*** AVAILABLE DATA ***

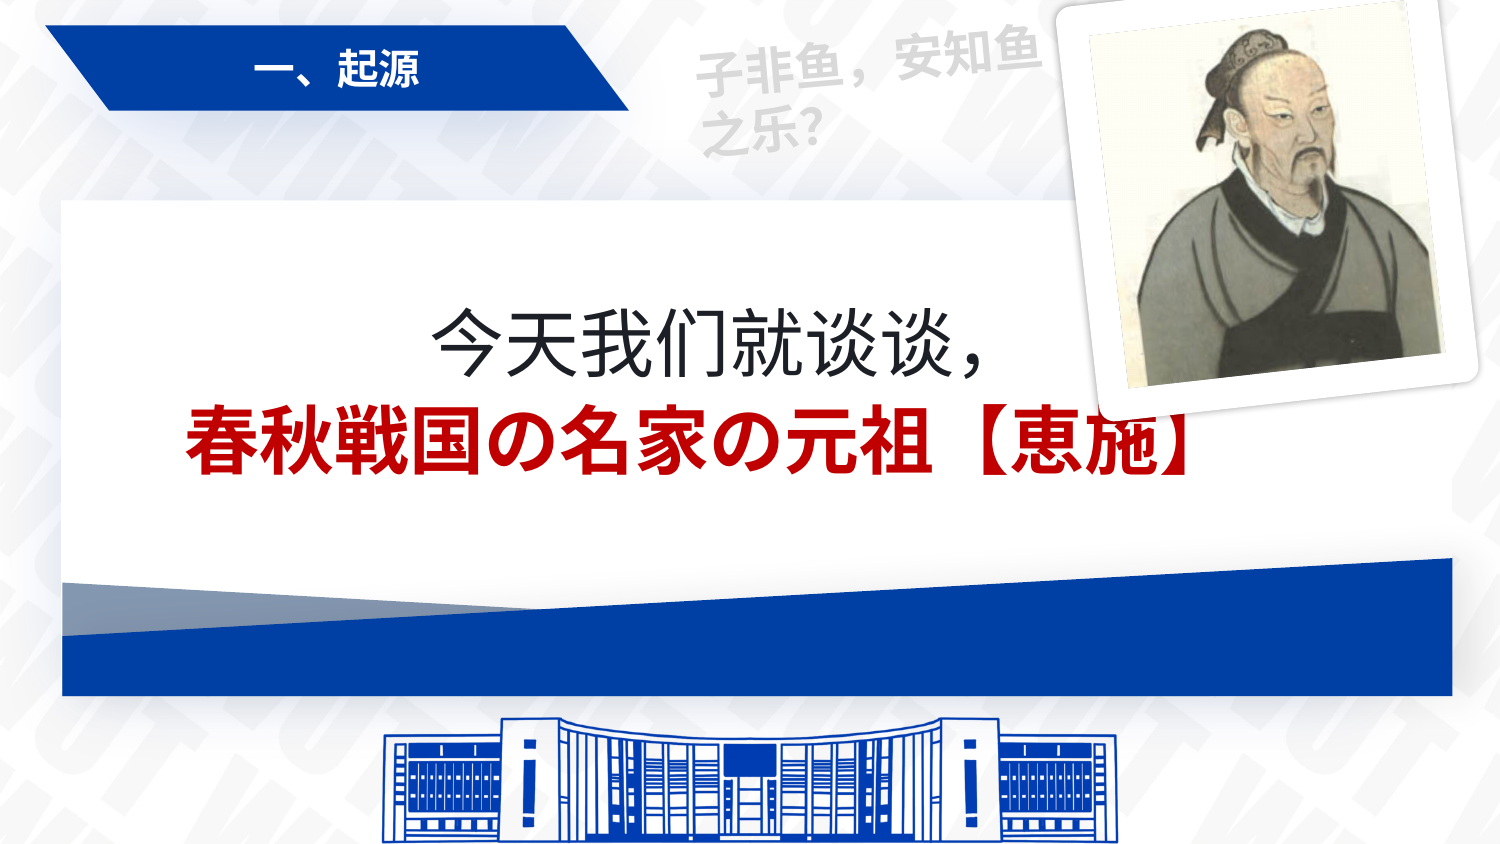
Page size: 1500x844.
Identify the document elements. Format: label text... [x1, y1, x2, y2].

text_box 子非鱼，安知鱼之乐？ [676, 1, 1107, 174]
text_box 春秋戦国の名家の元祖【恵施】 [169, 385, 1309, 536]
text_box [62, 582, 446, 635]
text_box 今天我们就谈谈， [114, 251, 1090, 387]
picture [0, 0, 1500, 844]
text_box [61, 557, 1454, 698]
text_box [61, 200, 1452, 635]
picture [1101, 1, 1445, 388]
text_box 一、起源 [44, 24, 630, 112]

***
*** AVAILABLE DATA ***

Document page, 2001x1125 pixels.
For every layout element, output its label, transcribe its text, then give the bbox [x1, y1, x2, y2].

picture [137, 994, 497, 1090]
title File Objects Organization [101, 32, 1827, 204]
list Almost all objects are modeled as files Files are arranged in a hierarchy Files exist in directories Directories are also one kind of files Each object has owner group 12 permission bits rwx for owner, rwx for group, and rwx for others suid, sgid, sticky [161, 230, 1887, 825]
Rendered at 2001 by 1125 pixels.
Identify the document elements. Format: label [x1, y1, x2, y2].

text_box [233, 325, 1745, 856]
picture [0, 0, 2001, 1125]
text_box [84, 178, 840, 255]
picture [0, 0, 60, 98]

***

→ AIM OF THE TASK
Among the lines above, which ones include the word "pixels"? Copy them.

→ ANSWER TO THIS PROBLEM
Document page, 2001x1125 pixels.
Rendered at 2001 by 1125 pixels.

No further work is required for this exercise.